* Exercise description *
Restate the listing below word for word, pictures excluded.

* Data *
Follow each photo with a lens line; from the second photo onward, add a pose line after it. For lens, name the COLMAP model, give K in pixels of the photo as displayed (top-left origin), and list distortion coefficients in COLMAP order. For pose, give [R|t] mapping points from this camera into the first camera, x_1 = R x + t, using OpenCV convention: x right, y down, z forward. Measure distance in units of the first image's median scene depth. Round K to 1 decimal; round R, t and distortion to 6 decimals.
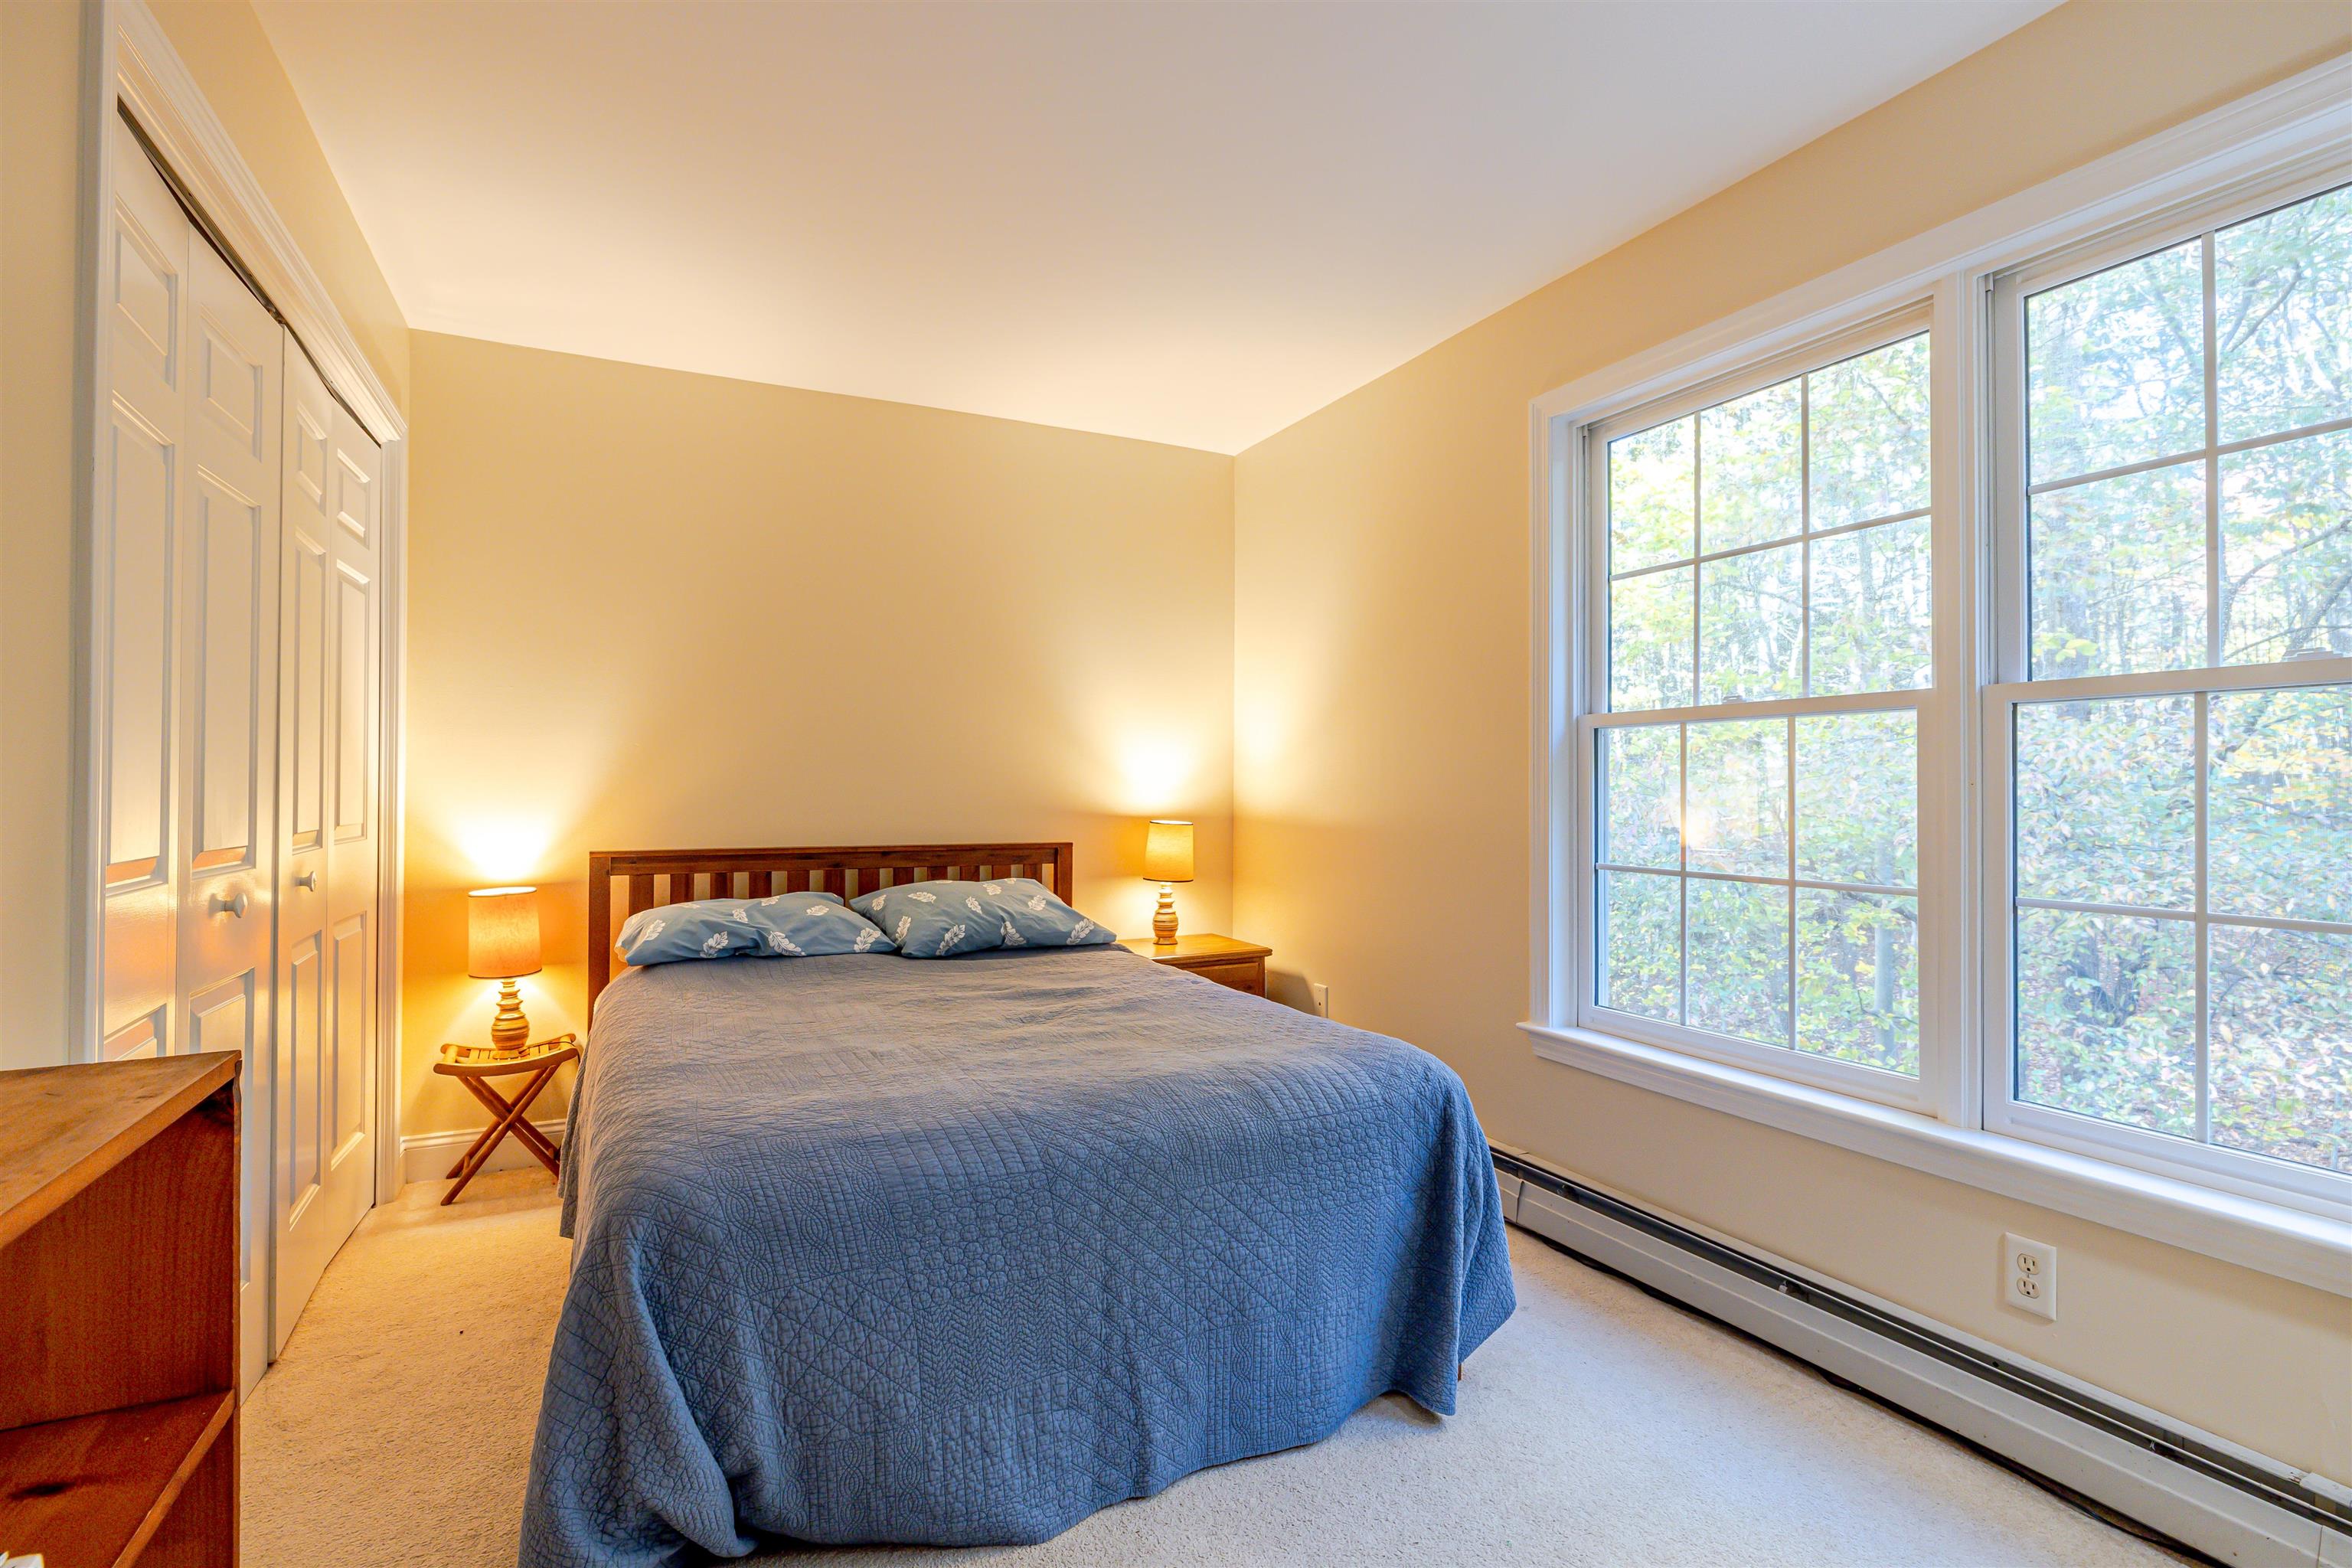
lens RADIAL K [[1125.7, 0, 1162.2], [0, 1125.7, 777.7], [0, 0, 1]] dist [-0.007633, 0.001306]
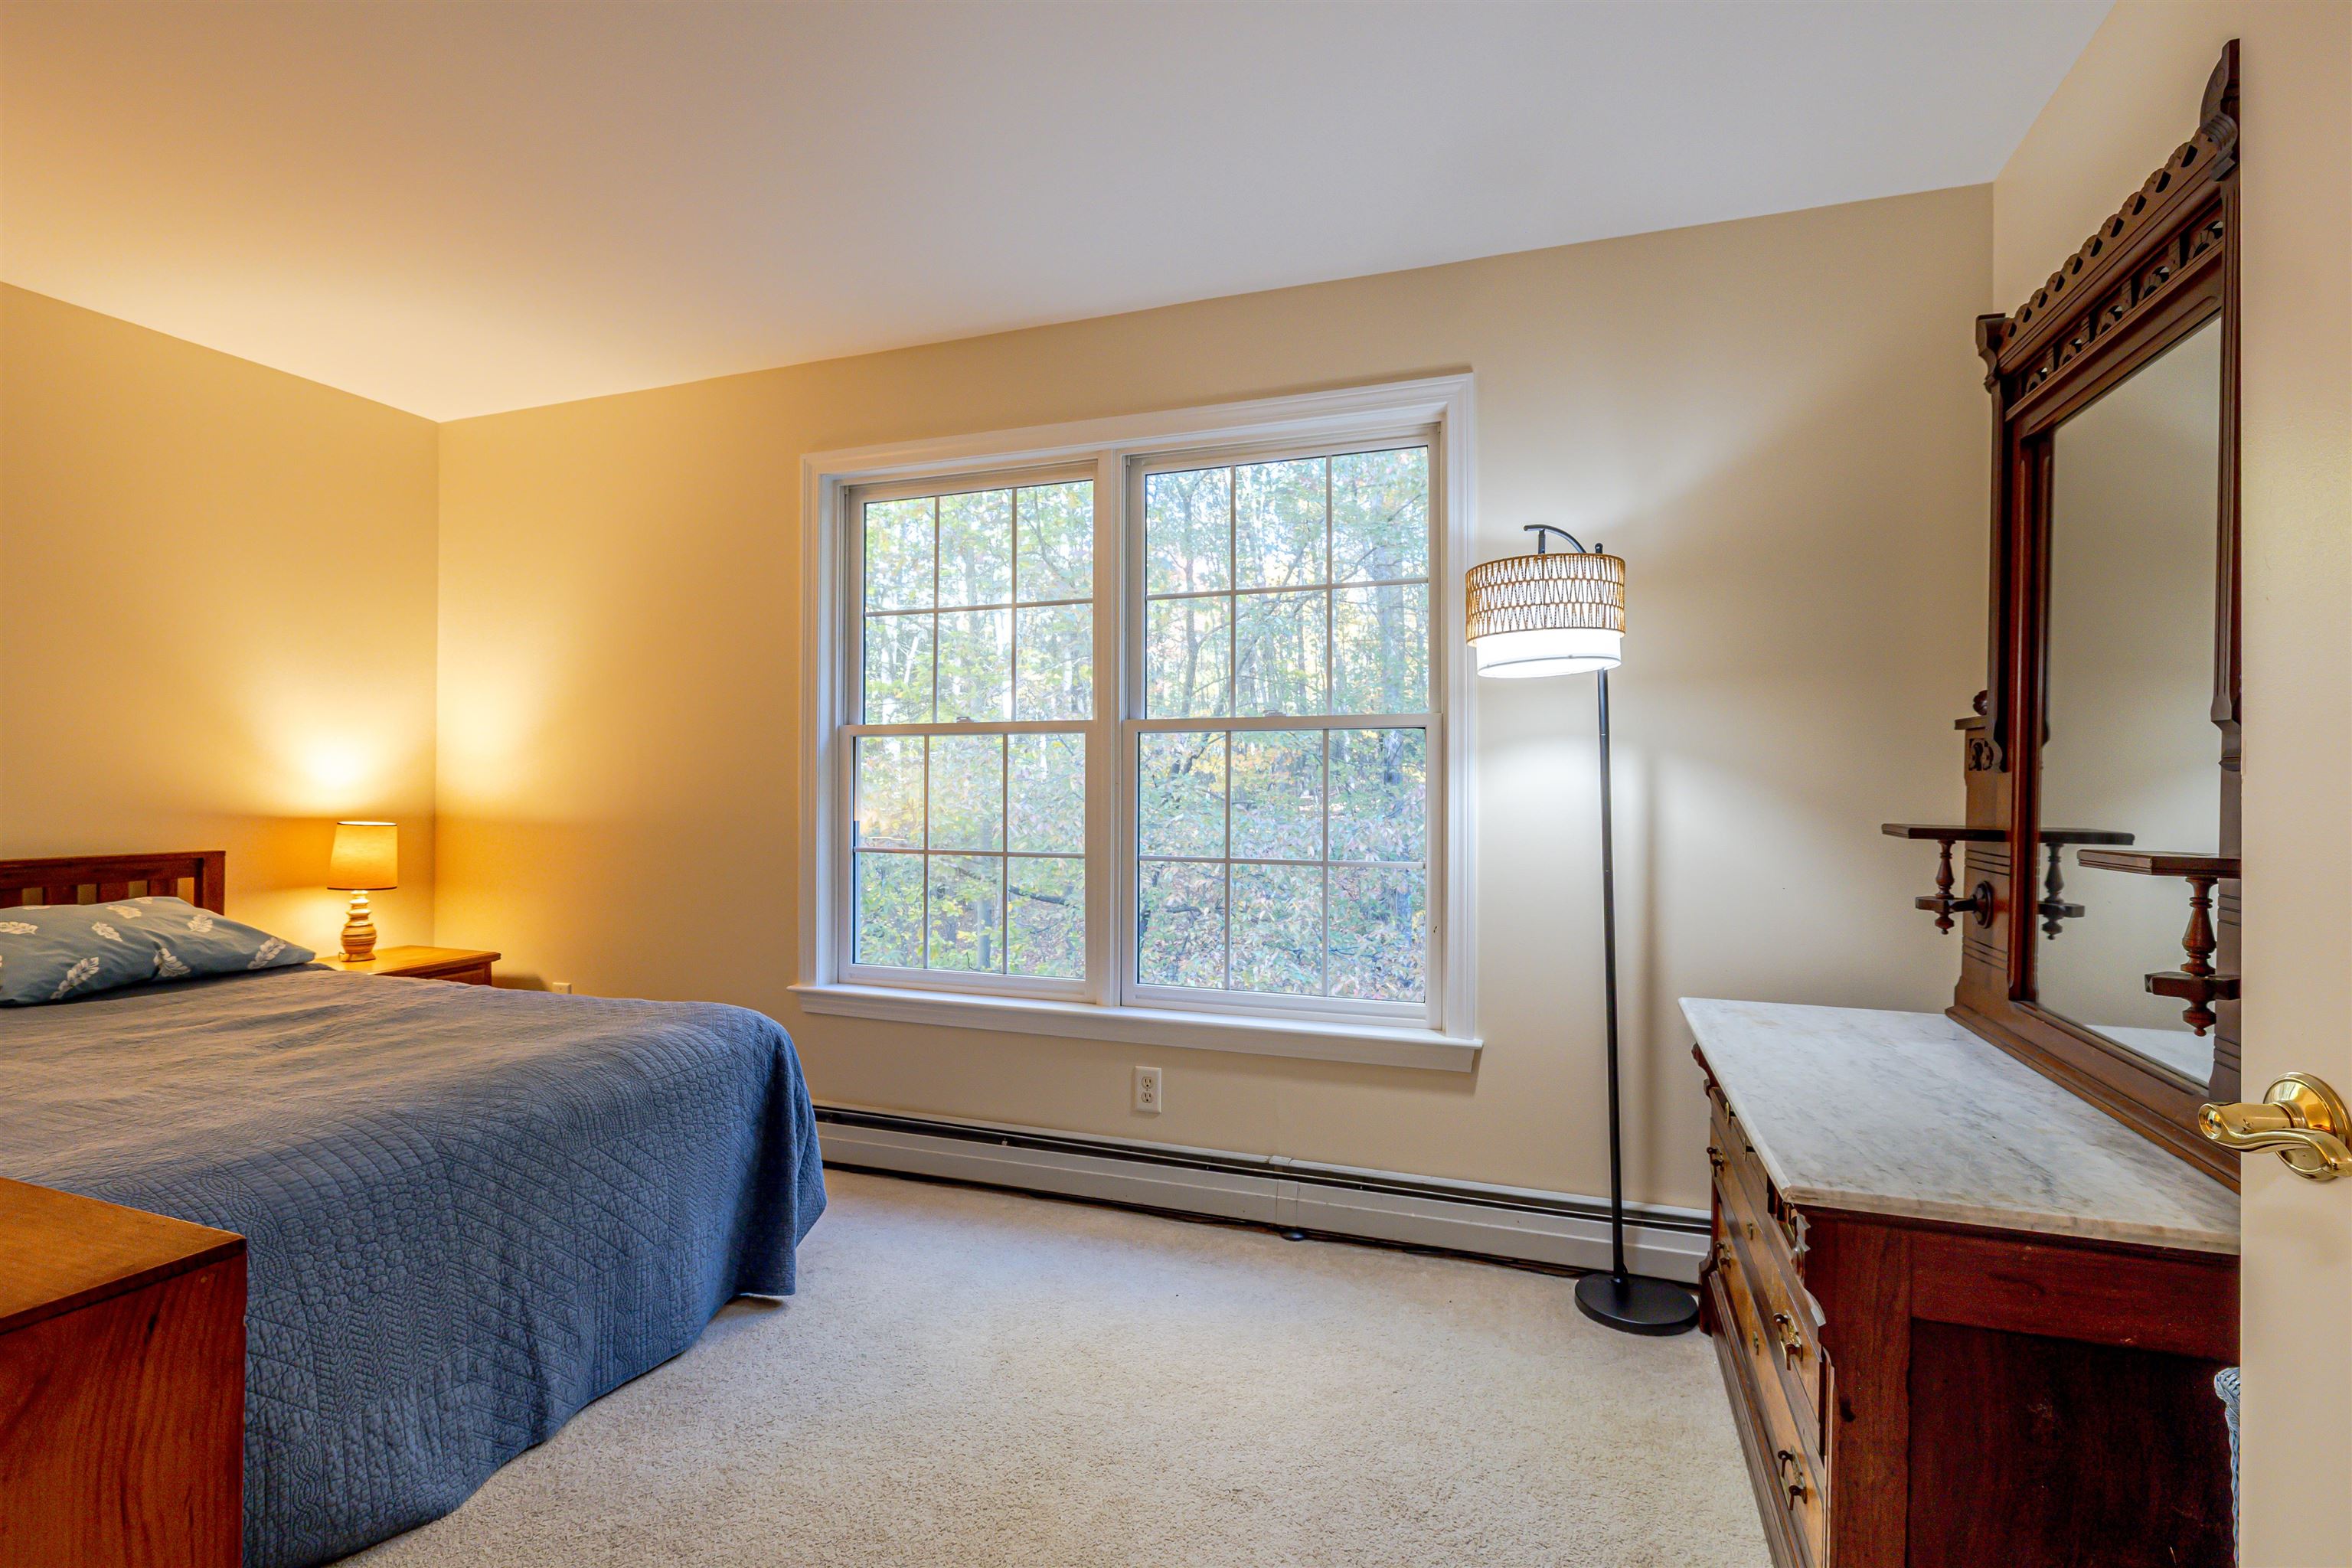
lens RADIAL K [[1125.7, 0, 1186.6], [0, 1125.7, 788.6], [0, 0, 1]] dist [-0.007633, 0.001306]
pose [[0.717657, -0.001789, 0.696394, -0.281014], [-0.007557, 0.999918, 0.010356, -0.004622], [-0.696355, -0.012695, 0.717585, -0.175361]]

* Output for this exercise *
Follow each photo with a lens line; from the second photo onward, add a pose line after it. For lens, name the COLMAP model, give K in pixels of the photo as displayed (top-left origin), and list distortion coefficients in COLMAP order. For pose, give [R|t] mapping points from this camera into the first camera, x_1 = R x + t, using OpenCV convention: x right, y down, z forward. Measure distance in units of the first image's median scene depth. Round K to 1 decimal; round R, t and distortion to 6 decimals.
lens RADIAL K [[1125.7, 0, 1162.2], [0, 1125.7, 777.7], [0, 0, 1]] dist [-0.007633, 0.001306]
lens RADIAL K [[1125.7, 0, 1186.6], [0, 1125.7, 788.6], [0, 0, 1]] dist [-0.007633, 0.001306]
pose [[0.717657, -0.001789, 0.696394, -0.281014], [-0.007557, 0.999918, 0.010356, -0.004622], [-0.696355, -0.012695, 0.717585, -0.175361]]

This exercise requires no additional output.